*** Opening Provided entries ***

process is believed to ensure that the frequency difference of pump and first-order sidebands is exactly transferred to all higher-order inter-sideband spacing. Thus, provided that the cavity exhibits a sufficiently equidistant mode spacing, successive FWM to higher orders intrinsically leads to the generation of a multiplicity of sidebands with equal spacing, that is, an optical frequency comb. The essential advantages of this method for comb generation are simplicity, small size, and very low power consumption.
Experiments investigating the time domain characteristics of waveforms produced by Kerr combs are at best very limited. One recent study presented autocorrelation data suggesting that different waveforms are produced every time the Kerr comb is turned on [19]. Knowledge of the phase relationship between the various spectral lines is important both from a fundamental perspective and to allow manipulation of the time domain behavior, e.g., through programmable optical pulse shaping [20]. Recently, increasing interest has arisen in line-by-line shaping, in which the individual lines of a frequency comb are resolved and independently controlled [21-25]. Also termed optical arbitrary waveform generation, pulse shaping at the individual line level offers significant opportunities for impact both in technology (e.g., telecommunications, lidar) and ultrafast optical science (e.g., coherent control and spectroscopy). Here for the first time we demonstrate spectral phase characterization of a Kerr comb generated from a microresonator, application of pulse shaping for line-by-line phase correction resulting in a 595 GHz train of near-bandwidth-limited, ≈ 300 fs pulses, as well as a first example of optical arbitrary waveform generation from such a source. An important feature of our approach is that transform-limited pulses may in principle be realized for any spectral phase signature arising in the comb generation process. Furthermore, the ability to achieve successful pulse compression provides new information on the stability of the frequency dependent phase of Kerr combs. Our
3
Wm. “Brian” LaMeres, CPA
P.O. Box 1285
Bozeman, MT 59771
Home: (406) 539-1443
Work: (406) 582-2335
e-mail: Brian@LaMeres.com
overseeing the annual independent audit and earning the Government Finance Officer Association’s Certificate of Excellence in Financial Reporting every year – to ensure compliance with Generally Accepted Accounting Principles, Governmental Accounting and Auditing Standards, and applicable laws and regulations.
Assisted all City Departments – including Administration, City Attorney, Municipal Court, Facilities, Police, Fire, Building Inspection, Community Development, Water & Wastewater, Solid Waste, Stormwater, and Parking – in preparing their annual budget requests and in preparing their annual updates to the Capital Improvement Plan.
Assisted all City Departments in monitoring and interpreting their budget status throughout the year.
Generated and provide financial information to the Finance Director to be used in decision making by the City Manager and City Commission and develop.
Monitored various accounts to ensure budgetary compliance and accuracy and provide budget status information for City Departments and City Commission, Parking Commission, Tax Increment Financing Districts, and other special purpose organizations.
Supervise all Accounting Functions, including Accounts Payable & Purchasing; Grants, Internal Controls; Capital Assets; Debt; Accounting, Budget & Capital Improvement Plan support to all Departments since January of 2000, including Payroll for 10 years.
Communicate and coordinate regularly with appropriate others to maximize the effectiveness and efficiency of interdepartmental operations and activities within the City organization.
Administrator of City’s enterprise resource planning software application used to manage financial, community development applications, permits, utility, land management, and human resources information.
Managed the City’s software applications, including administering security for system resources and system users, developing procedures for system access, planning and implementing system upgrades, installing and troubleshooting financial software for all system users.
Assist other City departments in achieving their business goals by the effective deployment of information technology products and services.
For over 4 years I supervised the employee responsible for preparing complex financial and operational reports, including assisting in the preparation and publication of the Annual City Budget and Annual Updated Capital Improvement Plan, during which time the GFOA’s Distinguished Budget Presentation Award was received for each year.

*** Closing Provided entries ***

**Task description**
Produce a precise copy of all the material above.

**Exercise answer**
process is believed to ensure that the frequency difference of pump and first-order sidebands is exactly transferred to all higher-order inter-sideband spacing. Thus, provided that the cavity exhibits a sufficiently equidistant mode spacing, successive FWM to higher orders intrinsically leads to the generation of a multiplicity of sidebands with equal spacing, that is, an optical frequency comb. The essential advantages of this method for comb generation are simplicity, small size, and very low power consumption.
Experiments investigating the time domain characteristics of waveforms produced by Kerr combs are at best very limited. One recent study presented autocorrelation data suggesting that different waveforms are produced every time the Kerr comb is turned on [19]. Knowledge of the phase relationship between the various spectral lines is important both from a fundamental perspective and to allow manipulation of the time domain behavior, e.g., through programmable optical pulse shaping [20]. Recently, increasing interest has arisen in line-by-line shaping, in which the individual lines of a frequency comb are resolved and independently controlled [21-25]. Also termed optical arbitrary waveform generation, pulse shaping at the individual line level offers significant opportunities for impact both in technology (e.g., telecommunications, lidar) and ultrafast optical science (e.g., coherent control and spectroscopy). Here for the first time we demonstrate spectral phase characterization of a Kerr comb generated from a microresonator, application of pulse shaping for line-by-line phase correction resulting in a 595 GHz train of near-bandwidth-limited, ≈ 300 fs pulses, as well as a first example of optical arbitrary waveform generation from such a source. An important feature of our approach is that transform-limited pulses may in principle be realized for any spectral phase signature arising in the comb generation process. Furthermore, the ability to achieve successful pulse compression provides new information on the stability of the frequency dependent phase of Kerr combs. Our
3
Wm. “Brian” LaMeres, CPA
P.O. Box 1285
Bozeman, MT 59771
Home: (406) 539-1443
Work: (406) 582-2335
e-mail: Brian@LaMeres.com
overseeing the annual independent audit and earning the Government Finance Officer Association’s Certificate of Excellence in Financial Reporting every year – to ensure compliance with Generally Accepted Accounting Principles, Governmental Accounting and Auditing Standards, and applicable laws and regulations.
Assisted all City Departments – including Administration, City Attorney, Municipal Court, Facilities, Police, Fire, Building Inspection, Community Development, Water & Wastewater, Solid Waste, Stormwater, and Parking – in preparing their annual budget requests and in preparing their annual updates to the Capital Improvement Plan.
Assisted all City Departments in monitoring and interpreting their budget status throughout the year.
Generated and provide financial information to the Finance Director to be used in decision making by the City Manager and City Commission and develop.
Monitored various accounts to ensure budgetary compliance and accuracy and provide budget status information for City Departments and City Commission, Parking Commission, Tax Increment Financing Districts, and other special purpose organizations.
Supervise all Accounting Functions, including Accounts Payable & Purchasing; Grants, Internal Controls; Capital Assets; Debt; Accounting, Budget & Capital Improvement Plan support to all Departments since January of 2000, including Payroll for 10 years.
Communicate and coordinate regularly with appropriate others to maximize the effectiveness and efficiency of interdepartmental operations and activities within the City organization.
Administrator of City’s enterprise resource planning software application used to manage financial, community development applications, permits, utility, land management, and human resources information.
Managed the City’s software applications, including administering security for system resources and system users, developing procedures for system access, planning and implementing system upgrades, installing and troubleshooting financial software for all system users.
Assist other City departments in achieving their business goals by the effective deployment of information technology products and services.
For over 4 years I supervised the employee responsible for preparing complex financial and operational reports, including assisting in the preparation and publication of the Annual City Budget and Annual Updated Capital Improvement Plan, during which time the GFOA’s Distinguished Budget Presentation Award was received for each year.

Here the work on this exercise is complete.